Work item
Quote, word for word, the stretch of the listing below from its very first line through the line containing "她和父亲赵锡成博士就已答应国际领袖基金会的", with both of those lines included.

Source data
=== Section Start ===

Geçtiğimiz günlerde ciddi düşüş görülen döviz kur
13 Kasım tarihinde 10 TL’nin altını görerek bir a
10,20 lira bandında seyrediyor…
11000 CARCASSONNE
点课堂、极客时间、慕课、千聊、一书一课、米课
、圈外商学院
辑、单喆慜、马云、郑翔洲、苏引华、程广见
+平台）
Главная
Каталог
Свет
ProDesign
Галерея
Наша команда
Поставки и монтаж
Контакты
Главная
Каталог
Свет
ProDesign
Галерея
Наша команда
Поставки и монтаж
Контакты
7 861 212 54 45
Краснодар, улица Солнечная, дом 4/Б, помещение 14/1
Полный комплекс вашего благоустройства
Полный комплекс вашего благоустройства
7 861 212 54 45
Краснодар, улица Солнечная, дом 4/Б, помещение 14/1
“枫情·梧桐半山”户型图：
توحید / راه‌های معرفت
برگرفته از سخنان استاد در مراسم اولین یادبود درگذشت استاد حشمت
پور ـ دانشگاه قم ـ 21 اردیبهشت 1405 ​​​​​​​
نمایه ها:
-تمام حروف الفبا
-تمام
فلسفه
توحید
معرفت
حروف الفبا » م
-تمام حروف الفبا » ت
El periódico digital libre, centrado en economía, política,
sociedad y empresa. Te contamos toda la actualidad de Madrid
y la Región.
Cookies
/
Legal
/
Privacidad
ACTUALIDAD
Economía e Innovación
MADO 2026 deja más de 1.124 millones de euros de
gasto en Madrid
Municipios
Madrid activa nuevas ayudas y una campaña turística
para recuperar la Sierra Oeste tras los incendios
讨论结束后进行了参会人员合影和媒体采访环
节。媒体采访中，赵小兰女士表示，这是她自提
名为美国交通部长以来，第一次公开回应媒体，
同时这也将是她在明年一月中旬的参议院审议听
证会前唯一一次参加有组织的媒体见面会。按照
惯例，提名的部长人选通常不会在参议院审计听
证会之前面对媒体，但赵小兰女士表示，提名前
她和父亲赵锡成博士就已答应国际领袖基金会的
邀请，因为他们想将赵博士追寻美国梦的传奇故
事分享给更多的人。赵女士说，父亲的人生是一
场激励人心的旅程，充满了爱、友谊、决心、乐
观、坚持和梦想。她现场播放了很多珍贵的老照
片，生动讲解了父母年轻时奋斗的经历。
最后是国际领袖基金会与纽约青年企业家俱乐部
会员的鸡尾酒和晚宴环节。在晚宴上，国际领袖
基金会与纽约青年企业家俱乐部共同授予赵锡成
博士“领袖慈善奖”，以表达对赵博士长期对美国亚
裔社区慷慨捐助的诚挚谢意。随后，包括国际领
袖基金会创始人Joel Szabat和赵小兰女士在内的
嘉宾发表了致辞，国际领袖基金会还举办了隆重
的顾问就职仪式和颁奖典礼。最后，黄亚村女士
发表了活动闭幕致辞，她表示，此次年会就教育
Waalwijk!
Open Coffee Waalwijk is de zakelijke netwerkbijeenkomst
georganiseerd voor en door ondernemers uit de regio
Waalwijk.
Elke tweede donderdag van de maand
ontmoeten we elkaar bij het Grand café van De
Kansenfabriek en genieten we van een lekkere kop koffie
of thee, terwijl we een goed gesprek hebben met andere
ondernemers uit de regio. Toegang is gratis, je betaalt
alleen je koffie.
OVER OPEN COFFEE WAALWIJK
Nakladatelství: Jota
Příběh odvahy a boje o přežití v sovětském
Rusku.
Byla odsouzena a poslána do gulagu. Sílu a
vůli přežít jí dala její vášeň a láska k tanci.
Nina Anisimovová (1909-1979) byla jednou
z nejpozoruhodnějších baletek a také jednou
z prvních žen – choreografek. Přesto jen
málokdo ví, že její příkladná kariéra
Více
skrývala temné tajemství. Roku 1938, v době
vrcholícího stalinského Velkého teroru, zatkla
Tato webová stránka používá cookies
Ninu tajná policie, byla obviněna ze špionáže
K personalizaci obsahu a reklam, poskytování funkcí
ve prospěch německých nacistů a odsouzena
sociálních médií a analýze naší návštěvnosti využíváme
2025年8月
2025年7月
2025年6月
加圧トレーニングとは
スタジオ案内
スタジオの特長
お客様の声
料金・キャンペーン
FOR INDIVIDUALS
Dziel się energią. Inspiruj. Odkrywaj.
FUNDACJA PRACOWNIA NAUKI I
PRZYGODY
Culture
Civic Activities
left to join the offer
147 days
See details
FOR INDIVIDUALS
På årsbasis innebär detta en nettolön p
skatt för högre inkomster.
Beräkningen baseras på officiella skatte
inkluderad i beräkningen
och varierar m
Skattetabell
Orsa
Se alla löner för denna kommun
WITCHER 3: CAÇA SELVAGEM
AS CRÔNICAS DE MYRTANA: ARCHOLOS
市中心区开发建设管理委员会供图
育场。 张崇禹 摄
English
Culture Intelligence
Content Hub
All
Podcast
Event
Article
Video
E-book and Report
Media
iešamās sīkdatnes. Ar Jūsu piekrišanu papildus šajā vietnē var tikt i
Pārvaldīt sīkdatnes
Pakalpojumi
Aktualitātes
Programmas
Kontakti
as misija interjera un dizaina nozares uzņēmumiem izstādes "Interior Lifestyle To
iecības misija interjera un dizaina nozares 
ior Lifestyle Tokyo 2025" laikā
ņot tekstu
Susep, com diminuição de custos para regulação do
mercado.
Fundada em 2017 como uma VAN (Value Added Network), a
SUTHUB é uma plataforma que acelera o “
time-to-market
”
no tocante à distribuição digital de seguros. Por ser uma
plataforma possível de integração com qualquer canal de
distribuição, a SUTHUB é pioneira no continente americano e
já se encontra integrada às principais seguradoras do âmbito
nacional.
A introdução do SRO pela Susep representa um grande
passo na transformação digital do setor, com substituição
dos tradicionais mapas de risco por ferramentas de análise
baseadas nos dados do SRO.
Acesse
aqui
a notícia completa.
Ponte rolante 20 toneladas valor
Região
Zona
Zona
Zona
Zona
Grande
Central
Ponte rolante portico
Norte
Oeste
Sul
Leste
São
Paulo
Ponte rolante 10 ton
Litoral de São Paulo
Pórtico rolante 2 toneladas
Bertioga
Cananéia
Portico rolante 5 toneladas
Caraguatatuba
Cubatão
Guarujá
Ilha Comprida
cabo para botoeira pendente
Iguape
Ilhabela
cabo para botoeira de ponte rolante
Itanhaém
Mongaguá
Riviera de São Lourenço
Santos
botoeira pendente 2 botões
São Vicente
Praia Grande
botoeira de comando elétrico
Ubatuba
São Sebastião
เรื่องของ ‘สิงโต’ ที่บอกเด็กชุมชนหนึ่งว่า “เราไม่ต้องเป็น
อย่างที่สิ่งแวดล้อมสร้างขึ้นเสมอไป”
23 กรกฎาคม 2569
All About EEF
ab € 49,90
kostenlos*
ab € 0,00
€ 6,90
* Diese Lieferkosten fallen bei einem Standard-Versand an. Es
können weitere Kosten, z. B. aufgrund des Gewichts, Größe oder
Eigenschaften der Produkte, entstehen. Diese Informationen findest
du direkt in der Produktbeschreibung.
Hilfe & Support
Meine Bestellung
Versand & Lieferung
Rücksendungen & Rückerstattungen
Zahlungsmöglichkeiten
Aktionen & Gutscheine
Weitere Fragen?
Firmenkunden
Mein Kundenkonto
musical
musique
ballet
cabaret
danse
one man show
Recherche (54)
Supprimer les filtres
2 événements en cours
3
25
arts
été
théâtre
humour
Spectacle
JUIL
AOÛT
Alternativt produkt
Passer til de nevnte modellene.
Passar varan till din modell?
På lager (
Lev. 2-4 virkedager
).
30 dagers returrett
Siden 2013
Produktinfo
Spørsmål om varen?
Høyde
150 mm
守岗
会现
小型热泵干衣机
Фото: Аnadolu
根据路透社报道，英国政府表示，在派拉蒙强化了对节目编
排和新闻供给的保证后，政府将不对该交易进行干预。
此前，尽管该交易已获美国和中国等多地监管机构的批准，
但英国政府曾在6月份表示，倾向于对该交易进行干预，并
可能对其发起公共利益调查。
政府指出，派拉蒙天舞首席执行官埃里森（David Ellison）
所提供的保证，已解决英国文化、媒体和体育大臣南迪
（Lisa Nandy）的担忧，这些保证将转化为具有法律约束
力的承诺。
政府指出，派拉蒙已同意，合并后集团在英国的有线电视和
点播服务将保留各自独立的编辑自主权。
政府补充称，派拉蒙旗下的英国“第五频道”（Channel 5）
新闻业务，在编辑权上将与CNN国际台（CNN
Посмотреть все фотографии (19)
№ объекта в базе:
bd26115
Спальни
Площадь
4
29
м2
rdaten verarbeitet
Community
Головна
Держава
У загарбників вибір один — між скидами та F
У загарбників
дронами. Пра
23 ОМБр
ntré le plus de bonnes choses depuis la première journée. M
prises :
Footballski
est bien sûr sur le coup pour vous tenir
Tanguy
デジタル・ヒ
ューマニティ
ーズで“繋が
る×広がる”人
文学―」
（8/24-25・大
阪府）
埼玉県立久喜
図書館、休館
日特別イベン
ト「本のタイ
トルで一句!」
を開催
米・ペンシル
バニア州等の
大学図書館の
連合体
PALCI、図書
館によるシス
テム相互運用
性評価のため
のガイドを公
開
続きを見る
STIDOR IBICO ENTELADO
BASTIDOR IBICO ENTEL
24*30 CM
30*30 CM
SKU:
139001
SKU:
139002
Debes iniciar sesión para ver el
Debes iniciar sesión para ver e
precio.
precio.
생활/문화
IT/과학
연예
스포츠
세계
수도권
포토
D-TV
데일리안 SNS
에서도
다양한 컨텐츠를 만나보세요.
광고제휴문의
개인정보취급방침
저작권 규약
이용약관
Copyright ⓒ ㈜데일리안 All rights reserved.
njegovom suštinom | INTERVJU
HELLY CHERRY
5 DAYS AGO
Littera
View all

=== Section End ===

Solution to the exercise
Geçtiğimiz günlerde ciddi düşüş görülen döviz kur
13 Kasım tarihinde 10 TL’nin altını görerek bir a
10,20 lira bandında seyrediyor…
11000 CARCASSONNE
点课堂、极客时间、慕课、千聊、一书一课、米课
、圈外商学院
辑、单喆慜、马云、郑翔洲、苏引华、程广见
+平台）
Главная
Каталог
Свет
ProDesign
Галерея
Наша команда
Поставки и монтаж
Контакты
Главная
Каталог
Свет
ProDesign
Галерея
Наша команда
Поставки и монтаж
Контакты
7 861 212 54 45
Краснодар, улица Солнечная, дом 4/Б, помещение 14/1
Полный комплекс вашего благоустройства
Полный комплекс вашего благоустройства
7 861 212 54 45
Краснодар, улица Солнечная, дом 4/Б, помещение 14/1
“枫情·梧桐半山”户型图：
توحید / راه‌های معرفت
برگرفته از سخنان استاد در مراسم اولین یادبود درگذشت استاد حشمت
پور ـ دانشگاه قم ـ 21 اردیبهشت 1405 ​​​​​​​
نمایه ها:
-تمام حروف الفبا
-تمام
فلسفه
توحید
معرفت
حروف الفبا » م
-تمام حروف الفبا » ت
El periódico digital libre, centrado en economía, política,
sociedad y empresa. Te contamos toda la actualidad de Madrid
y la Región.
Cookies
/
Legal
/
Privacidad
ACTUALIDAD
Economía e Innovación
MADO 2026 deja más de 1.124 millones de euros de
gasto en Madrid
Municipios
Madrid activa nuevas ayudas y una campaña turística
para recuperar la Sierra Oeste tras los incendios
讨论结束后进行了参会人员合影和媒体采访环
节。媒体采访中，赵小兰女士表示，这是她自提
名为美国交通部长以来，第一次公开回应媒体，
同时这也将是她在明年一月中旬的参议院审议听
证会前唯一一次参加有组织的媒体见面会。按照
惯例，提名的部长人选通常不会在参议院审计听
证会之前面对媒体，但赵小兰女士表示，提名前
她和父亲赵锡成博士就已答应国际领袖基金会的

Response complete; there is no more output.